On a first read, any report on Kepler would seem like the botnet author was intentionally aiming to get a foothold on corporate networks so they could later deploy more potent malware.
Kepler authors: We were just having fun!
However, things aren't actually so. In a recorded interview with Ankit Anubhav, security researcher for NewSky Security, and published on Soundcloud, the botnet's two authors admitted that they built the botnet for fun, adding exploits taken from the ExploitDB website at random.
"We're just a couple of friends having fun," the two said before admitting that this was actually the second botnet they put together, after also creating one last year.
Despite Kepler generating some scary headlines, the duo didn't take the work on their botnet seriously, admitting that they didn't even bother counting the number of devices their botnet infected.
Further, the botnet didn't use 27 exploits, as Palo Alto Networks initially reported, but 43, according to Nipsu, one of the Kepler authors --all, of course, chosen at random.
According to the interview, the two hackers, one of which is a minor, were just testing random vulnerability exploits, wanting to see which one gathered more bots.

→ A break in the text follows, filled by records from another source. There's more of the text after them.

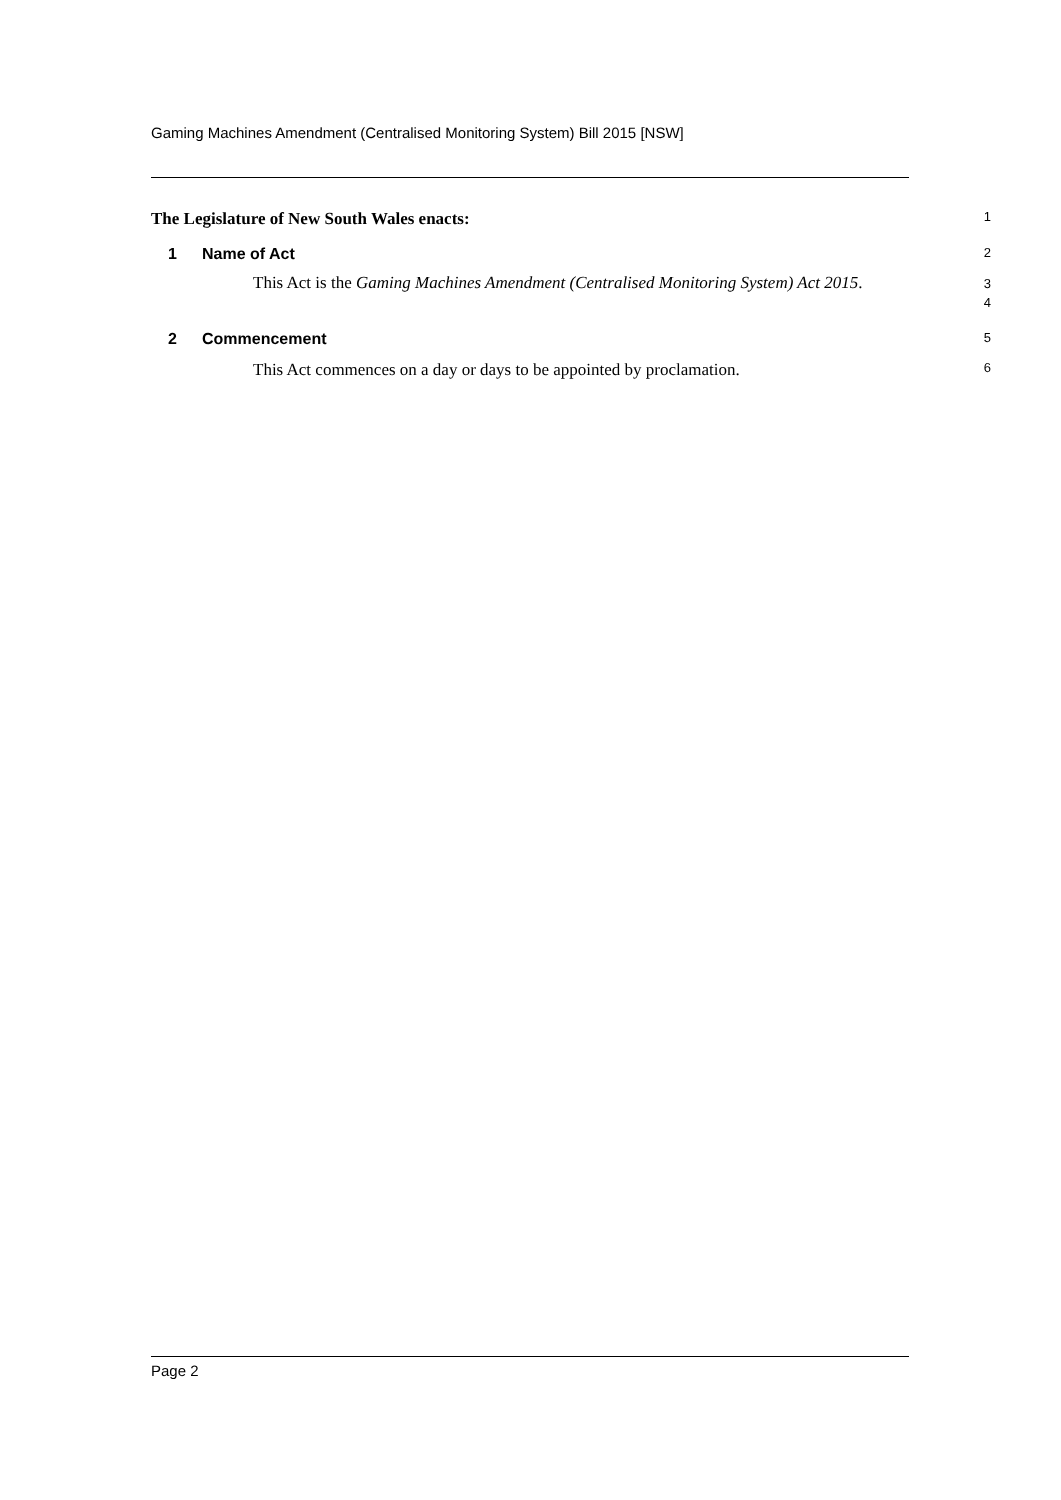Gaming Machines Amendment (Centralised Monitoring System) Bill 2015 [NSW]
The Legislature of New South Wales enacts:
1
1 Name of Act
2
This Act is the Gaming Machines Amendment (Centralised Monitoring System) Act 2015.
3
4
2 Commencement
5
This Act commences on a day or days to be appointed by proclamation.
6
Page 2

The two said they have no current plans to sell the Kepler botnet to other cybercrime gangs or rent it for DDoS attacks --a common practice and a source of profit for many IoT botnet authors.

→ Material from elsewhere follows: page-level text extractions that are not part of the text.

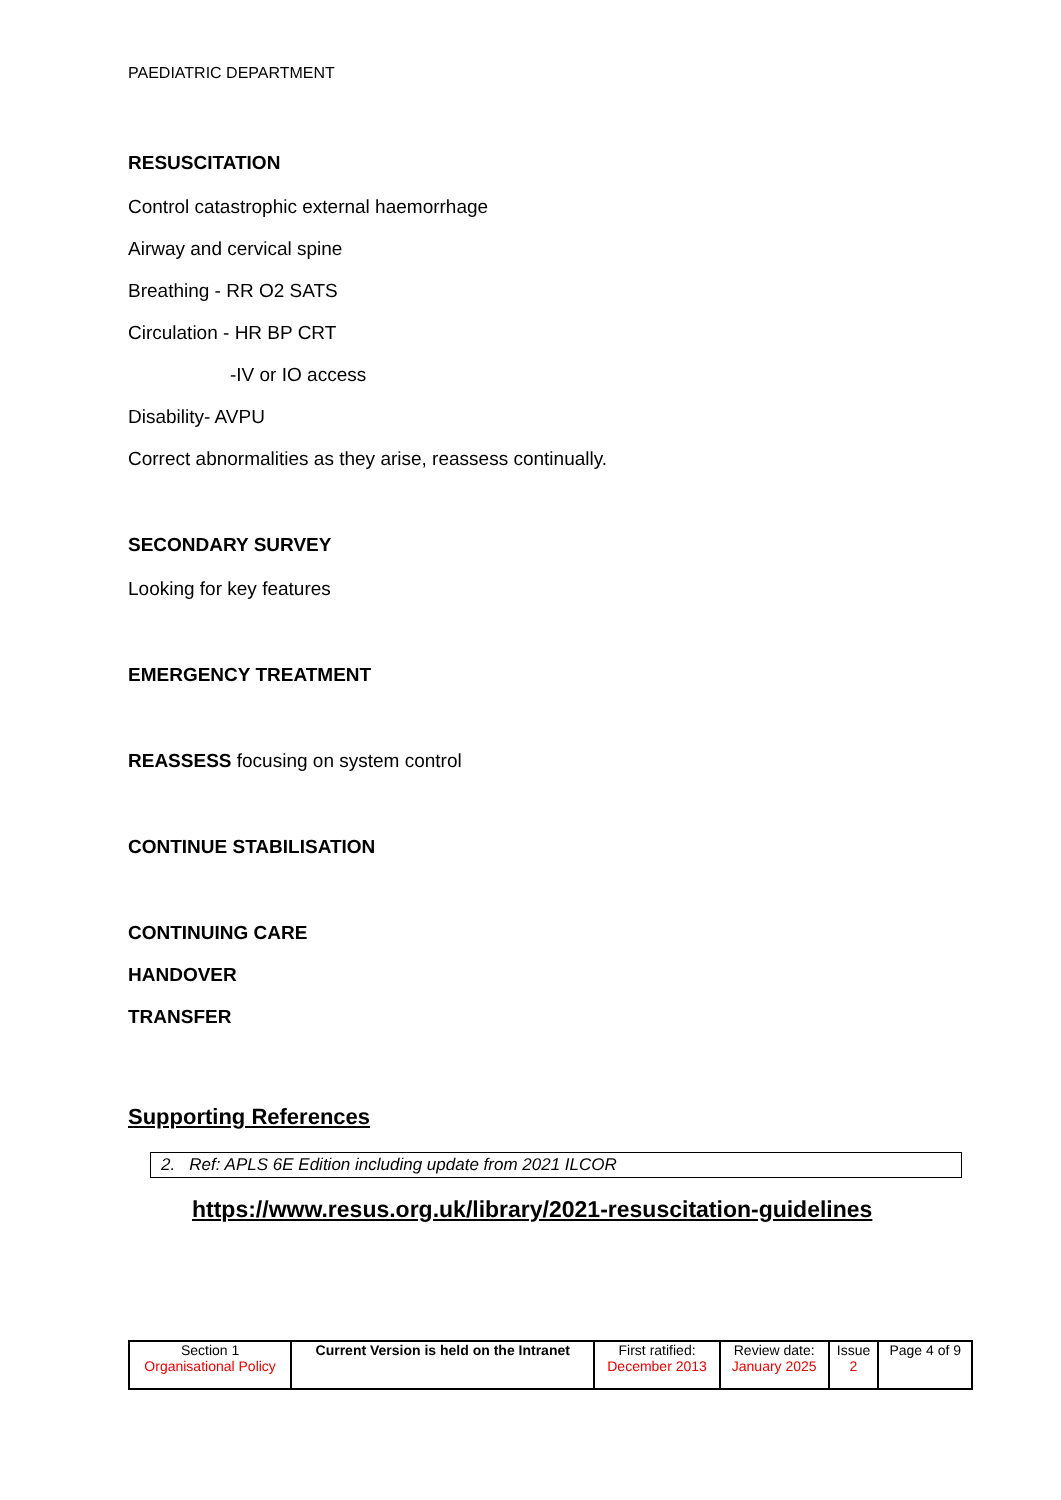PAEDIATRIC DEPARTMENT
RESUSCITATION
Control catastrophic external haemorrhage
Airway and cervical spine
Breathing - RR O2 SATS
Circulation - HR BP CRT
-IV or IO access
Disability- AVPU
Correct abnormalities as they arise, reassess continually.
SECONDARY SURVEY
Looking for key features
EMERGENCY TREATMENT
REASSESS focusing on system control
CONTINUE STABILISATION
CONTINUING CARE
HANDOVER
TRANSFER
Supporting References
2. Ref: APLS 6E Edition including update from 2021 ILCOR
https://www.resus.org.uk/library/2021-resuscitation-guidelines
| Section 1 Organisational Policy | Current Version is held on the Intranet | First ratified: December 2013 | Review date: January 2025 | Issue 2 | Page 4 of 9 |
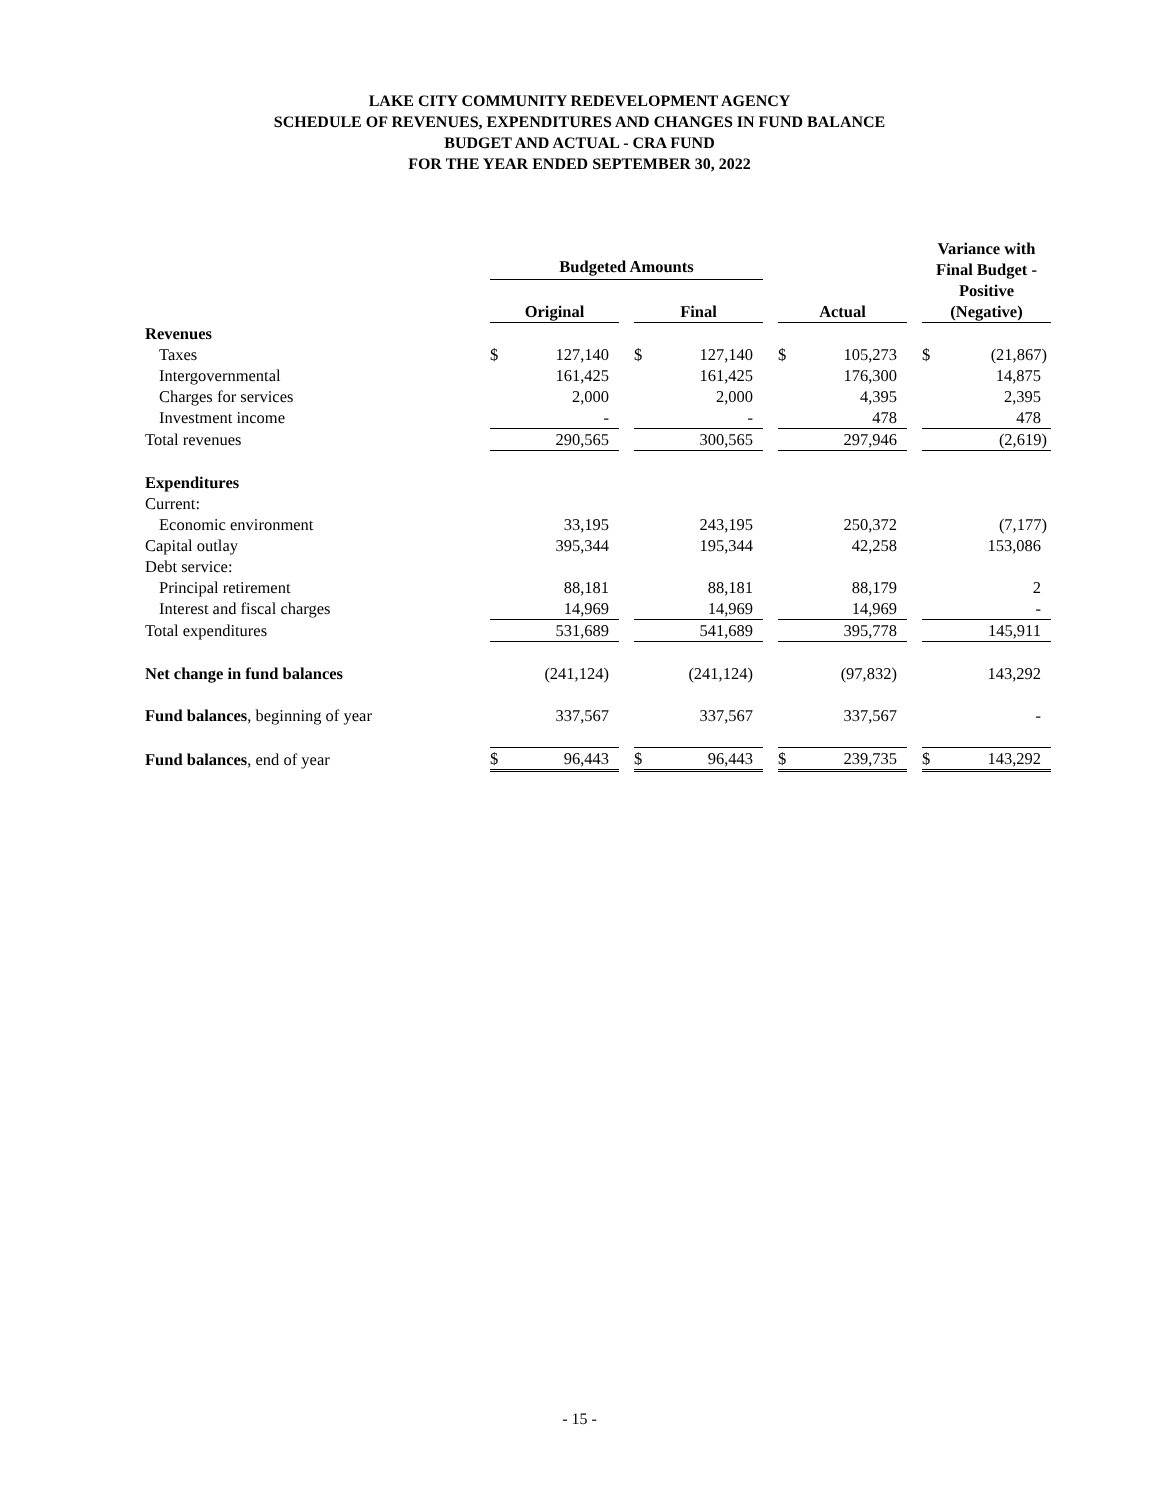LAKE CITY COMMUNITY REDEVELOPMENT AGENCY
SCHEDULE OF REVENUES, EXPENDITURES AND CHANGES IN FUND BALANCE
BUDGET AND ACTUAL - CRA FUND
FOR THE YEAR ENDED SEPTEMBER 30, 2022
| | Budgeted Amounts | | | | | | | | | Variance with Final Budget - | |
| --- | --- | --- | --- | --- | --- | --- | --- | --- | --- | --- | --- |
| | | | | | | | | | | Positive | |
| | Original | | | Final | | | Actual | | | (Negative) | |
| Revenues | | | | | | | | | | | |
| Taxes | $ | 127,140 | | $ | 127,140 | | $ | 105,273 | | $ | (21,867) |
| Intergovernmental | | 161,425 | | | 161,425 | | | 176,300 | | | 14,875 |
| Charges for services | | 2,000 | | | 2,000 | | | 4,395 | | | 2,395 |
| Investment income | | - | | | - | | | 478 | | | 478 |
| Total revenues | | 290,565 | | | 300,565 | | | 297,946 | | | (2,619) |
| Expenditures | | | | | | | | | | | |
| Current: | | | | | | | | | | | |
| Economic environment | | 33,195 | | | 243,195 | | | 250,372 | | | (7,177) |
| Capital outlay | | 395,344 | | | 195,344 | | | 42,258 | | | 153,086 |
| Debt service: | | | | | | | | | | | |
| Principal retirement | | 88,181 | | | 88,181 | | | 88,179 | | | 2 |
| Interest and fiscal charges | | 14,969 | | | 14,969 | | | 14,969 | | | - |
| Total expenditures | | 531,689 | | | 541,689 | | | 395,778 | | | 145,911 |
| Net change in fund balances | | (241,124) | | | (241,124) | | | (97,832) | | | 143,292 |
| Fund balances , beginning of year | | 337,567 | | | 337,567 | | | 337,567 | | | - |
| Fund balances , end of year | $ | 96,443 | | $ | 96,443 | | $ | 239,735 | | $ | 143,292 |
- 15 -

Kepler is a trend, not an edge case
These revelations aren't just an isolated edge case in the IoT botnet scene. Many botnet authors are just kids taking their first steps in the world of programming and cybersecurity, playing around with exploits, before realizing the legal problem they could be in, and moving on to other careers --or getting arrested [1, 2].
One of them, Switch (#15 on the list), offered his insights on the current IoT botnet scene. Asked how easy it would be to integrate code taken from ExploitDB into a botnet, Switch, who is the author of many YouTube tutorials on building IoT malware, provided the following answer.
"If you're talking auto scanners such as [the ones looking for] Huawei, Realtek, ThinkPHP etc., it's VERY easy," Switch said. "There is only a few lines of code to it. I have made a tutorial before on how to do it as it only takes a few minutes."
"I have seen a few people write scanners [for vulnerable devices] into sources before, and by what I can see it's mainly copying and pasting," he said.
Anubhav, a security researcher who spends his whole day looking at IoT botnets, also shares Switch's opinion.
"The majority of IoT exploit code is heavily borrowed from ExploitDB," Anubhav said.
"In many cases, the vulnerabilities are not able to infect a lot of devices, hence the attackers are trying as many vulnerabilities as they can to further assess which one is going to reap maximum benefits."
It's a Mirai/Gafgyt party
But besides Kepler, another recent example of an IoT botnet that is not as dangerous as it looks is the one documented by Trend Micro this week.
This botnet, which has no particular name, runs on a variant of the Bashlite (Gafgyt) IoT malware, which is used as a skeleton and customized with several ExploitDB exploits on top --which in this case targeted Belkin WeMo devices.
The anatomy of this botnet is representative of the whole IoT malware scene these days. Botnet operators use the source code of IoT malware that previously leaked online in past years as a wireframe for the delivery of random exploits they've copied from ExploitDB.
In most cases, these botnets are built on the Bashlite (Gafgyt) or Mirai IoT malware strains, and only very rarely does a true malware coder come around to innovate and create new malware strains --such as hackers like Wicked or the Janit0r (the BrickerBot author).